Automatic Translation

Saturday, October 14, 2023

Road to Home 2023 Day 91: Deiva Marina - Riva Trigoso

Coltiva e custodisci
Il tuo andare e il tuo stare,
La casa e il cammino
La tenacia e la luce dentro ogni passo.

- Written in the church of San Giorgio in Moneglia


Before setting out from Deiva Marina I dropped by the tourism office to ask for a stamp on my credential, as stamps are hard to come by now that I am no longer on the Via Francigena ! The route I am following is the Via della Costa, or the Sentiero Liguria, or a combination of the two - they sometimes coincide. For a brief explanation of the differences, see this page on this blog!




I left Deiva behind and climbed steeply up a road which, after the last house, turned into a rocky path through a wood of ilex, or holm oak, lecci in Italian: the original native species of the south-facing slopes of the mountains of Liguria, facing the sun and the sea. They gave way to dwarf trees, struggling to grow out of the bare rock of the promontory.


As I climbed higher these straggly trees gave way to Mediterranean scrub. The trail was solid rock, crumbling and flaking in places - better to be going up rather than down, with such footing!



I crested the hill at around 350 metres and the town of Moneglia came into view. The path took me there via Lameglio, a village I had hiked through before with my English-speaking hiking group; on those occasions the church steps in Lameglio provided a classic location for a group picture!









I descended the rest of the way into Moneglia, where I stopped for a morning ice cream - coffee and chocolate, flavours I can't have in the afternoon! 





I stopped outside the Baroque church of Santa Croce to take a break and admire the risseu, the mosaic of black, white and red pebbles traditionally laid in front of church façades in Liguria. 


In the church of San Giorgio I encountered a colourful 18th-century statue of the saint in the act of killing the dragon.







I then began the long climb over Punta Moneglia to Riva Trigoso. This is pretty wild territory: once you leave behind the last houses of Moneglia, you're in the woods. Scrubby woods, of the kind that grow perched on the rock, facing the sun: skinny little pine trees, heather, broom, juniper, and arbutus, also known as strawberry tree because of its bright red fruit.




At this time of year the fruit is just beginning to mature. Some trees had plenty of bright red, soft fruit, while the fruit on others in shadier spots was still hard and yellow. The arbutus tree is unusual in that it produces both flowers and fruit at the same time; this year's flowers become next year's fruit. 

Sarsaparille vines decorated occasional trees with their own red fruit, pretty to look at but not edible - unless you're a Smurf! 



The easiest of the trails between Moneglia and Riva climbs to an elevation of about 350 metres and takes approximately three hours to hike. There are longer and more difficult routes, some of which I have walked in the past, either intentionally or by accident 😄. The promontory has a network of trails and you have to be careful you follow the right one for where you want to go... as well as watching your step on narrow trails of crumbly rock and loose dirt.
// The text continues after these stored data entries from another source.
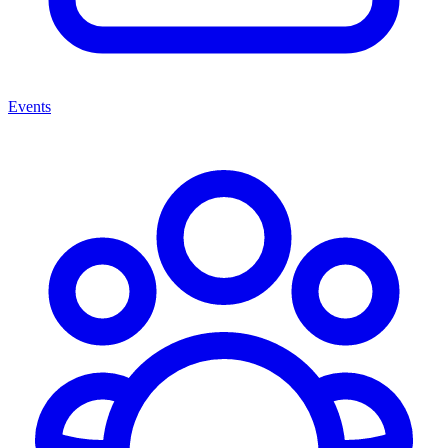
Events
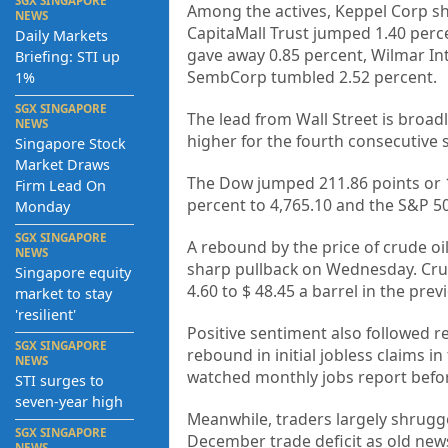
SGX SINGAPORE
Among the actives, Keppel Corp sh
NEWS
CapitaMall Trust jumped 1.40 perc
Daily Markets
gave away 0.85 percent, Wilmar Int
Briefing: STI up
SembCorp tumbled 2.52 percent.
1%
SGX SINGAPORE
The lead from Wall Street is broa
NEWS
higher for the fourth consecutive s
Singapore Stock
Market Draws
The Dow jumped 211.86 points or 1
Firm Lead On
percent to 4,765.10 and the S&P 50
Monday
SGX SINGAPORE
A rebound by the price of crude oi
NEWS
sharp pullback on Wednesday. Crude
Singapore equity
4.60 to $ 48.45 a barrel in the prev
market to stay
'resilient'
Positive sentiment also followed 
SGX SINGAPORE
rebound in initial jobless claims 
NEWS
watched monthly jobs report before
STI surges to
seven-year high
Meanwhile, traders largely shrugg
SGX SINGAPORE
December trade deficit as old new
NEWS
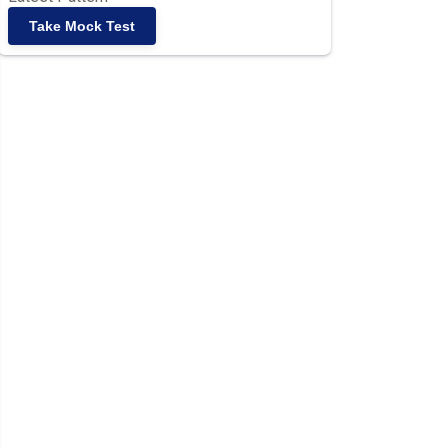
Take Mock Test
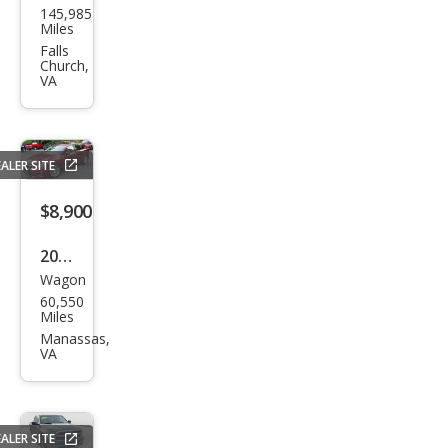
145,985
da
Miles
CR-V
Falls
Church,
EX-L
VA
ALER SITE
$8,900
2014
Wagon
Sub
60,550
aru
Miles
Impr
Manassas,
VA
eza
2.0i
Pre
ALER SITE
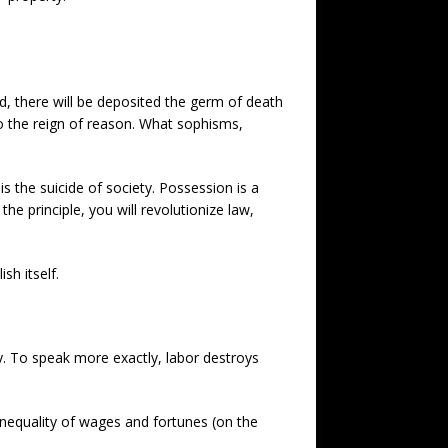
d, there will be deposited the germ of death
 to the reign of reason. What sophisms,
s the suicide of society. Possession is a
he principle, you will revolutionize law,
sh itself.
ry. To speak more exactly, labor destroys
 inequality of wages and fortunes (on the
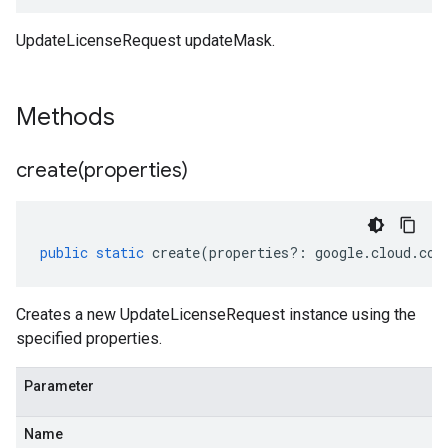
UpdateLicenseRequest updateMask.
Methods
create(
properties)
public
static
create
(
properties
?:
google
.
cloud
.
com
Creates a new UpdateLicenseRequest instance using the
specified properties.
Parameter
Name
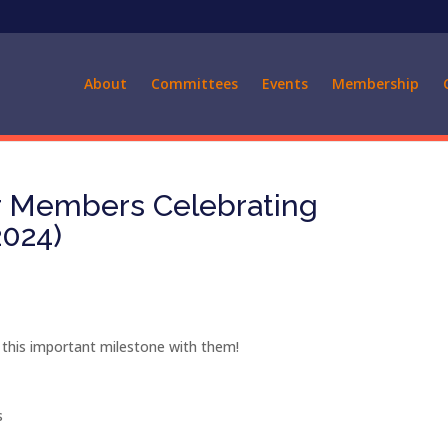
About
Committees
Events
Membership
ur Members Celebrating
2024)
 this important milestone with them!
s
A route that demands concentration! 

The trail network of Punta Moneglia


A typical stretch of trail









Riva Trigoso finally came into view when I rounded the last bend on the side of the promontory. Riva, originally a fishing village, is a beach resort town which also has a very large and well-known shipyard; Trigoso is a village a little way up the hillside. The two are separated by railway tracks and a steel plant. 

After a break for lunch at a picnic table at the crossroads of trails to Riva Trigoso, Punta Baffe and Monte Moneglia, I took the most direct route to Riva, stopping along the way to pick the fruit of the arbutus or strawberry trees. I filled a plastic bag with fruit, which weighted down my backpack... I could afford to do so as my pack was lighter than usual. As you may have guessed I am "commuting" to the trail for these last couple of stages, rather than seeking and paying for accommodation so close to home! So today I walked down to Riva Trigoso train station, took a twenty-minute train ride home, and then made six jars of jam with the fruit I had carried down in my backpack.

Yummm!!!

Puréed arbutus fruit


Jam on the boil





Deiva Marina - Riva Trigoso 14.5 km

2 comments:

  1. Ottimo abbinamento: cammino e confetture!